The HPLC–PDA-MS/MS chemical analysis and dereplication efforts for the crude extract of S. artemisiae MCCB 248 suggested some key molecular features associated with the major components of this mixture. The MS and MS/MS spectra of the major four metabolites in the extract showed repeated losses of 18 mass units, which is typical of polyols that show neutral ion losses of water. Furthermore, the UV–Vis spectrum associated with these compounds was suggestive of a tetraene moiety in each, due to the typical absorption band from 280 to 340 nm with a clear maxima at 312 nm (Supplementary material). Taken together, these data suggest the presence of tetraene polyols in the extract, which would be in-line with the production of PKS or hybrid PKS natural products by similar actinomycetes such as the novonestmycins, separacenes, bahamaolides and marinisporolides (Kwon et al. 2009; Kim et al. 2012; Bae et al. 2013; Wan et al. 2015). However, the parent masses observed in this study were not found to correlate with any known molecules of this class in the MarinLit or Dictionary of Natural Products databases. Additionally, the molecular networking performed using GNPS failed to yield any matches against spectra present in the available MS/MS library databases for the four major metabolites present in the extract, but did suggest that these compounds could be analogs of the reported polyhydroxy macrolide natural product known as bastimolide A (Shao et al. 2015). On the other hand, of the lower abundance molecules in the extract, it was possible to identify several known diketopiperazines.
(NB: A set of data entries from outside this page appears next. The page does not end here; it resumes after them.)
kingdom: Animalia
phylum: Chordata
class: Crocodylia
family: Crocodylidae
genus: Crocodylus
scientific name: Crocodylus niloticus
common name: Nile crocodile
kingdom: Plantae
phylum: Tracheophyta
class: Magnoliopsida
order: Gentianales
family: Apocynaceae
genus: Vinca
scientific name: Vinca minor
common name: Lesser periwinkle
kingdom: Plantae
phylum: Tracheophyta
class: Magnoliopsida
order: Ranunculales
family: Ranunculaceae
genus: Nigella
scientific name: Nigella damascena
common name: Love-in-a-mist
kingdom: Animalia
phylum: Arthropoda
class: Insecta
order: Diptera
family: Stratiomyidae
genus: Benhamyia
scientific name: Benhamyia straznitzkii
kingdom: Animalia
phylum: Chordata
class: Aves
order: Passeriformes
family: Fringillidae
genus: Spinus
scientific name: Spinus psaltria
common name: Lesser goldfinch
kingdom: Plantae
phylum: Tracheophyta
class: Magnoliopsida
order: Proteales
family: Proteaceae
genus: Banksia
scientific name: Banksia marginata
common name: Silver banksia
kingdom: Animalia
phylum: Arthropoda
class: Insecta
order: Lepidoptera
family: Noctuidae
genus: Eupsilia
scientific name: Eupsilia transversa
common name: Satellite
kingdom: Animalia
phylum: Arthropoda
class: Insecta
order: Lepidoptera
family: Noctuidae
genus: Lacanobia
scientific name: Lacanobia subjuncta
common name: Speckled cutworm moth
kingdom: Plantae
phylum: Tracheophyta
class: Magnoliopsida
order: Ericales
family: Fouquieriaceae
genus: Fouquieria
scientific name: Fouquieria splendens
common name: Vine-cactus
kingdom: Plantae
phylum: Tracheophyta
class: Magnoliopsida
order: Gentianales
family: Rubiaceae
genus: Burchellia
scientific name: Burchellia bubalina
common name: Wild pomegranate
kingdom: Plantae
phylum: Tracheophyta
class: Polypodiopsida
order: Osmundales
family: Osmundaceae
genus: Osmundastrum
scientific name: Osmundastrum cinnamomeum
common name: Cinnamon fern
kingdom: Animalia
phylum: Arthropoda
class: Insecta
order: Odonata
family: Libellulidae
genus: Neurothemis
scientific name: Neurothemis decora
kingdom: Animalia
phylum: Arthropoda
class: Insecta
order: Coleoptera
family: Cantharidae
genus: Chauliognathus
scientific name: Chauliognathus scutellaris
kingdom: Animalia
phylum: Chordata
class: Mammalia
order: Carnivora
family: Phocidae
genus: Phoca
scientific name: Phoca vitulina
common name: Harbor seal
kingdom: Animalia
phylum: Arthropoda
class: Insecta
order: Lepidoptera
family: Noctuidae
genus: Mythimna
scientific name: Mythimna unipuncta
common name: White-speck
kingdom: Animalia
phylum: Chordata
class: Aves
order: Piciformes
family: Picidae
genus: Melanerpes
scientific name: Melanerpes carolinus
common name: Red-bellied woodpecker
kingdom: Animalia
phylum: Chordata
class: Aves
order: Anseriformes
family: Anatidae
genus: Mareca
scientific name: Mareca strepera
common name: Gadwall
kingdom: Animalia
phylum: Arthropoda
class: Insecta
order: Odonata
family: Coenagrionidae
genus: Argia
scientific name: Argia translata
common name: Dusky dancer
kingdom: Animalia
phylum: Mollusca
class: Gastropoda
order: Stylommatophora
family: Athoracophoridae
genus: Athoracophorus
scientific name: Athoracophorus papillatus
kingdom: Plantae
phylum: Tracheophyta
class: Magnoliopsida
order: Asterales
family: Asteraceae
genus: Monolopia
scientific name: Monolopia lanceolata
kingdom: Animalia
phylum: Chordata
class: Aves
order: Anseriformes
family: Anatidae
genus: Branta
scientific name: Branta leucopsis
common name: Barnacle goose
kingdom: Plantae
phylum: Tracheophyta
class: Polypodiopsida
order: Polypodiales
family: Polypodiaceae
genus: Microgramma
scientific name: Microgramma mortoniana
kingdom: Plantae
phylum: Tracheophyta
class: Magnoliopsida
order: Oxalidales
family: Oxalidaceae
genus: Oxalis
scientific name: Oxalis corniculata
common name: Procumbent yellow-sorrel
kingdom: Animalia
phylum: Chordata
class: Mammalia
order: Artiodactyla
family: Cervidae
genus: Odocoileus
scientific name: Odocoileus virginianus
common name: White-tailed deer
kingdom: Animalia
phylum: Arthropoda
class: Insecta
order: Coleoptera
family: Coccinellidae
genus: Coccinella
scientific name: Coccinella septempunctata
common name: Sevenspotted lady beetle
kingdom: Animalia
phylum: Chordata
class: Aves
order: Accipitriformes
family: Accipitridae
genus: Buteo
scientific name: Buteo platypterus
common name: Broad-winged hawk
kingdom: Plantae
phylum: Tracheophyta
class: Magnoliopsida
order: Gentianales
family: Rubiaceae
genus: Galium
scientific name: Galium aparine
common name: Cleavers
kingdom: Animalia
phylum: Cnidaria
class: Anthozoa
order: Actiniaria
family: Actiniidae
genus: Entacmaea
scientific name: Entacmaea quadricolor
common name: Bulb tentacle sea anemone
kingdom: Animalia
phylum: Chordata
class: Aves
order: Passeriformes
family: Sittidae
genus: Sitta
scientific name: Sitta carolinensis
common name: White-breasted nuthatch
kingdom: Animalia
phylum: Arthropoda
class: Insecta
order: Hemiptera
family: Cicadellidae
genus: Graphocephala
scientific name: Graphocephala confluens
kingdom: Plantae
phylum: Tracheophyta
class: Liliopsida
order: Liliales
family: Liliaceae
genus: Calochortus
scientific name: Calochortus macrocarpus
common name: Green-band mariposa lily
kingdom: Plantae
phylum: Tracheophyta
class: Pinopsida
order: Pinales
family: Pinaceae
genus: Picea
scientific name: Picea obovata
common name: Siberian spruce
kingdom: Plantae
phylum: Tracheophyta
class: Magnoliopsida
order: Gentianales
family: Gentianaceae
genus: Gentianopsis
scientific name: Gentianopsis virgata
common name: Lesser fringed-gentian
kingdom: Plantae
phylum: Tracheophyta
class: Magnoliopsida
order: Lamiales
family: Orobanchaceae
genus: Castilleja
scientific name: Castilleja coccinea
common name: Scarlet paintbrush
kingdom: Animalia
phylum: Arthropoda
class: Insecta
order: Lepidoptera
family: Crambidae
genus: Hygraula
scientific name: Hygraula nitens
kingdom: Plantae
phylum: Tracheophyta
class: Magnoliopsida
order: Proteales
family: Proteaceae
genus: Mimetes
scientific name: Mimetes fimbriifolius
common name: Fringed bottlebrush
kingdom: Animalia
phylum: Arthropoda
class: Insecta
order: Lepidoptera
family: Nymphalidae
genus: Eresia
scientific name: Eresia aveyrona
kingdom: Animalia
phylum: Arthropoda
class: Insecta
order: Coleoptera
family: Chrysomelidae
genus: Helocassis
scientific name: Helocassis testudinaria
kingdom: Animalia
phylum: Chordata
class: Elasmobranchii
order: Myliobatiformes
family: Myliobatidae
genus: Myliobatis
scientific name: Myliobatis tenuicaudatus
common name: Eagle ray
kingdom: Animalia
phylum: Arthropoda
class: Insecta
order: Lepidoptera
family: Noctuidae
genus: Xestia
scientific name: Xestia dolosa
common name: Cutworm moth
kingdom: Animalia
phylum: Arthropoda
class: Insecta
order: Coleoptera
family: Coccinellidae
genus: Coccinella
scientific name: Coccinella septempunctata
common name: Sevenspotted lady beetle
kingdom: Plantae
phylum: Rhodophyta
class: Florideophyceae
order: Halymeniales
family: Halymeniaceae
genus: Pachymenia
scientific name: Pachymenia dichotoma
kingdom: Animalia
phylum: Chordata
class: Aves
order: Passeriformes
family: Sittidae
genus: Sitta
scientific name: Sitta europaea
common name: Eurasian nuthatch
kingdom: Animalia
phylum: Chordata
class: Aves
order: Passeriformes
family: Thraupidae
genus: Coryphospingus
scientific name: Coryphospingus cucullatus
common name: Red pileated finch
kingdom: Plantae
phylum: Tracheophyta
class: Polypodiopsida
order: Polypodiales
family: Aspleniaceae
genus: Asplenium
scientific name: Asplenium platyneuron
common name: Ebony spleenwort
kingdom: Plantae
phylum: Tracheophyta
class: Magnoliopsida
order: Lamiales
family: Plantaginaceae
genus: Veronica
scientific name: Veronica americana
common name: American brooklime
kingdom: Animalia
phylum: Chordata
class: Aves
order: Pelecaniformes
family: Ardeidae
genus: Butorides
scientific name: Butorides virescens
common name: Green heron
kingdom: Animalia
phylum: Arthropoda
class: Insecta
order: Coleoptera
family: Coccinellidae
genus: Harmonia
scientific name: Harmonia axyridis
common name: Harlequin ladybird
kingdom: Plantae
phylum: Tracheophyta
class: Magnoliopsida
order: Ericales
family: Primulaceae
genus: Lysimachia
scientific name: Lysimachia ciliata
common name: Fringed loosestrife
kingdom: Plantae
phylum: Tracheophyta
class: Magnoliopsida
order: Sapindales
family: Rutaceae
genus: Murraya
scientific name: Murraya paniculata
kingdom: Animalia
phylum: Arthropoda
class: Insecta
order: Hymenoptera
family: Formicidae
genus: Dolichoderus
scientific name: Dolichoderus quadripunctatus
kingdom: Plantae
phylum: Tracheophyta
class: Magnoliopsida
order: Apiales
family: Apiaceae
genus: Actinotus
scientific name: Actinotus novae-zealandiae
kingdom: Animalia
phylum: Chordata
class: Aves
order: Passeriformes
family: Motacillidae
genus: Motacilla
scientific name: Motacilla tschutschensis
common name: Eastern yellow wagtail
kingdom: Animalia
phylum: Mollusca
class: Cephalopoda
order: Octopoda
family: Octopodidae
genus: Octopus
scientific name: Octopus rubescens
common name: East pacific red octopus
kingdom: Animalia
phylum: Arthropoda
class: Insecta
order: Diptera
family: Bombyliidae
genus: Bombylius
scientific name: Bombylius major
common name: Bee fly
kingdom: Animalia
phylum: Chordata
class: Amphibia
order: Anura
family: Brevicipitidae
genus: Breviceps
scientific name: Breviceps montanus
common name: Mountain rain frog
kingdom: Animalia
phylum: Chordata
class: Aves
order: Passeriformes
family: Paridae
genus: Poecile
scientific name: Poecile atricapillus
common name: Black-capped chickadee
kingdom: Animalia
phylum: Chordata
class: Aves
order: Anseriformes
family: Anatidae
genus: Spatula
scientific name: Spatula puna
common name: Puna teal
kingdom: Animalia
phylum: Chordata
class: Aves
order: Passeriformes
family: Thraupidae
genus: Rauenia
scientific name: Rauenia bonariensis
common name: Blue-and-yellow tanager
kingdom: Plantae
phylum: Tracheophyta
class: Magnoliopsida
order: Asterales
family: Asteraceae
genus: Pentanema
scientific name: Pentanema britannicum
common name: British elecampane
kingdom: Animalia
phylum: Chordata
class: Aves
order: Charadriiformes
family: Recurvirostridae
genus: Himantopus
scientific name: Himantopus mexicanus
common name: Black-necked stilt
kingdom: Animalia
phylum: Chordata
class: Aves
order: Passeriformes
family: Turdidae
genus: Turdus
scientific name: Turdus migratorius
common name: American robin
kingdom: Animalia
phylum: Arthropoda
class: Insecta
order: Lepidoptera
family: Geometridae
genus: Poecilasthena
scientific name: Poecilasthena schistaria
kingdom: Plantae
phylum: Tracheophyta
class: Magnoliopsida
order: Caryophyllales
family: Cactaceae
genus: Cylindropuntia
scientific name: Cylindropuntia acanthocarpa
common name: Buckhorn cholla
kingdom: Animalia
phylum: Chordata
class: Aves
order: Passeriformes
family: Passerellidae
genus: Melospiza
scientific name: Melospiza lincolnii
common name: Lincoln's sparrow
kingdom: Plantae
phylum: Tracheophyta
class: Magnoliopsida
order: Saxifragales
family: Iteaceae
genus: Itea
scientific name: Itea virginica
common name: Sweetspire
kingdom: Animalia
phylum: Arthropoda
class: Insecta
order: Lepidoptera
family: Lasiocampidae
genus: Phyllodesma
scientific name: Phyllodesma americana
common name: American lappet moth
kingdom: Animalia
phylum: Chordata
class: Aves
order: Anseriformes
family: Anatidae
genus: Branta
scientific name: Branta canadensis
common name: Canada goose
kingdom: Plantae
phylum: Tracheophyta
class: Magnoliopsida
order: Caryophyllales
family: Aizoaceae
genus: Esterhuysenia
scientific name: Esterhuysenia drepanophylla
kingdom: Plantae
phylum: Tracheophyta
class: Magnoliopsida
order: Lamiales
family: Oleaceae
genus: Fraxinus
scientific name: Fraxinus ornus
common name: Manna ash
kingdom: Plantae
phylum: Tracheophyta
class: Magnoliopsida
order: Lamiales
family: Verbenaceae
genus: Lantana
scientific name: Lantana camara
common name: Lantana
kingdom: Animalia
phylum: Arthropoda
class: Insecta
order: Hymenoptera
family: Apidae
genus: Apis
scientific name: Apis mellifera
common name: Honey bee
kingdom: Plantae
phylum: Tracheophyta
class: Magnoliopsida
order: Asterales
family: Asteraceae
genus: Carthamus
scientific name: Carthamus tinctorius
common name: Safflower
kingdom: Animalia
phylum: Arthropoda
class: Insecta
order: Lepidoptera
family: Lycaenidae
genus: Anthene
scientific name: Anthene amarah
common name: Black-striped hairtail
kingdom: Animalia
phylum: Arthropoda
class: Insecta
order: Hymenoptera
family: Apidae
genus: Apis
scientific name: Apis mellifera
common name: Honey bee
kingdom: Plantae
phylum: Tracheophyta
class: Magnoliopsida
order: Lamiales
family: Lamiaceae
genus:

In conclusion, we have isolated and identified the actinomycete Streptomyces artemisiae MCCB 248 from an Arctic fjord that showed promising cancer cell toxicity to NCI-H460 cells in vitro. From the cell-based assays, it could be concluded that this activity likely resulted from the induction of apoptotic pathways leading to cell death. Chemical analysis, dereplication efforts and biosynthetic gene comparisons for the isolate suggested that this organism produces potentially novel bioactive secondary metabolites. Such a promising finding warrants further study, including the purification and characterization of the active compounds as well as description of their biosynthetic gene cluster(s).